## Task to carry out
Write out, precisely and in full, each line of the material.

## Exercise data
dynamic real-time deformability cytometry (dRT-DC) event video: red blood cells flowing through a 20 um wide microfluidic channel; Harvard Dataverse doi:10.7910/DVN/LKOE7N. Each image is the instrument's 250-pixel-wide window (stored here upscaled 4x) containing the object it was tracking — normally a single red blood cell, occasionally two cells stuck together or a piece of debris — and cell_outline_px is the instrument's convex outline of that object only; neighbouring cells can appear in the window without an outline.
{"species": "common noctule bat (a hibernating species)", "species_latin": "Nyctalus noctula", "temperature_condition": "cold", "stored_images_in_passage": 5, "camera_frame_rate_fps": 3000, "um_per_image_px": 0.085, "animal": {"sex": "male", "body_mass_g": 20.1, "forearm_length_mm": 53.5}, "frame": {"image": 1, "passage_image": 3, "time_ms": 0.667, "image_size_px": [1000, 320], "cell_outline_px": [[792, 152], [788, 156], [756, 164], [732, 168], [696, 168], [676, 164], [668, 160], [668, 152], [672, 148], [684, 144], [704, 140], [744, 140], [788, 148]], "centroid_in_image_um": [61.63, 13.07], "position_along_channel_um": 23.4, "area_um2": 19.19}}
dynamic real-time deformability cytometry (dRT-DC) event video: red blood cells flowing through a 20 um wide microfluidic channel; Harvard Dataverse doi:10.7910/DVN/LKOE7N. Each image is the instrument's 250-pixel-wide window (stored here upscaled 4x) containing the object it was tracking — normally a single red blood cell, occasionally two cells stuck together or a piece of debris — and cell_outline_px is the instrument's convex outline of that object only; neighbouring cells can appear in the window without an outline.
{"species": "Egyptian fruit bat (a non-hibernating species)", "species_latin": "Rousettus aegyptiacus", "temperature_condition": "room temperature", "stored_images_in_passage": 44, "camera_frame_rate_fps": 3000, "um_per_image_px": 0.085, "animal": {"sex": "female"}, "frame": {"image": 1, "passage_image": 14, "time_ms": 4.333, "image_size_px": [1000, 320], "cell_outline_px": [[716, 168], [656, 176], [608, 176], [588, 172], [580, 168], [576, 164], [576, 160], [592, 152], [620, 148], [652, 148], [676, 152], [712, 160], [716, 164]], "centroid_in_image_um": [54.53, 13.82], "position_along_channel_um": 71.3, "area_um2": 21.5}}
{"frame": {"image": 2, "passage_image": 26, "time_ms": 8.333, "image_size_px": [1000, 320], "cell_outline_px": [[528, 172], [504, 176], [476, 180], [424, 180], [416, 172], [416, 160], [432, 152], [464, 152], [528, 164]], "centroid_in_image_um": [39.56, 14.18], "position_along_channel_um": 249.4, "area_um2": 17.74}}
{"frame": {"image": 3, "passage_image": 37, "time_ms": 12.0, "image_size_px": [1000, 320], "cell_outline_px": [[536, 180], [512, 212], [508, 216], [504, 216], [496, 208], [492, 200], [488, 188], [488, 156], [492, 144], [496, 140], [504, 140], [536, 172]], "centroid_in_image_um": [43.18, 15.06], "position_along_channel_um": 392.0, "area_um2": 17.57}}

## Full solution
dynamic real-time deformability cytometry (dRT-DC) event video: red blood cells flowing through a 20 um wide microfluidic channel; Harvard Dataverse doi:10.7910/DVN/LKOE7N. Each image is the instrument's 250-pixel-wide window (stored here upscaled 4x) containing the object it was tracking — normally a single red blood cell, occasionally two cells stuck together or a piece of debris — and cell_outline_px is the instrument's convex outline of that object only; neighbouring cells can appear in the window without an outline.
{"species": "common noctule bat (a hibernating species)", "species_latin": "Nyctalus noctula", "temperature_condition": "cold", "stored_images_in_passage": 5, "camera_frame_rate_fps": 3000, "um_per_image_px": 0.085, "animal": {"sex": "male", "body_mass_g": 20.1, "forearm_length_mm": 53.5}, "frame": {"image": 1, "passage_image": 3, "time_ms": 0.667, "image_size_px": [1000, 320], "cell_outline_px": [[792, 152], [788, 156], [756, 164], [732, 168], [696, 168], [676, 164], [668, 160], [668, 152], [672, 148], [684, 144], [704, 140], [744, 140], [788, 148]], "centroid_in_image_um": [61.63, 13.07], "position_along_channel_um": 23.4, "area_um2": 19.19}}
dynamic real-time deformability cytometry (dRT-DC) event video: red blood cells flowing through a 20 um wide microfluidic channel; Harvard Dataverse doi:10.7910/DVN/LKOE7N. Each image is the instrument's 250-pixel-wide window (stored here upscaled 4x) containing the object it was tracking — normally a single red blood cell, occasionally two cells stuck together or a piece of debris — and cell_outline_px is the instrument's convex outline of that object only; neighbouring cells can appear in the window without an outline.
{"species": "Egyptian fruit bat (a non-hibernating species)", "species_latin": "Rousettus aegyptiacus", "temperature_condition": "room temperature", "stored_images_in_passage": 44, "camera_frame_rate_fps": 3000, "um_per_image_px": 0.085, "animal": {"sex": "female"}, "frame": {"image": 1, "passage_image": 14, "time_ms": 4.333, "image_size_px": [1000, 320], "cell_outline_px": [[716, 168], [656, 176], [608, 176], [588, 172], [580, 168], [576, 164], [576, 160], [592, 152], [620, 148], [652, 148], [676, 152], [712, 160], [716, 164]], "centroid_in_image_um": [54.53, 13.82], "position_along_channel_um": 71.3, "area_um2": 21.5}}
{"frame": {"image": 2, "passage_image": 26, "time_ms": 8.333, "image_size_px": [1000, 320], "cell_outline_px": [[528, 172], [504, 176], [476, 180], [424, 180], [416, 172], [416, 160], [432, 152], [464, 152], [528, 164]], "centroid_in_image_um": [39.56, 14.18], "position_along_channel_um": 249.4, "area_um2": 17.74}}
{"frame": {"image": 3, "passage_image": 37, "time_ms": 12.0, "image_size_px": [1000, 320], "cell_outline_px": [[536, 180], [512, 212], [508, 216], [504, 216], [496, 208], [492, 200], [488, 188], [488, 156], [492, 144], [496, 140], [504, 140], [536, 172]], "centroid_in_image_um": [43.18, 15.06], "position_along_channel_um": 392.0, "area_um2": 17.57}}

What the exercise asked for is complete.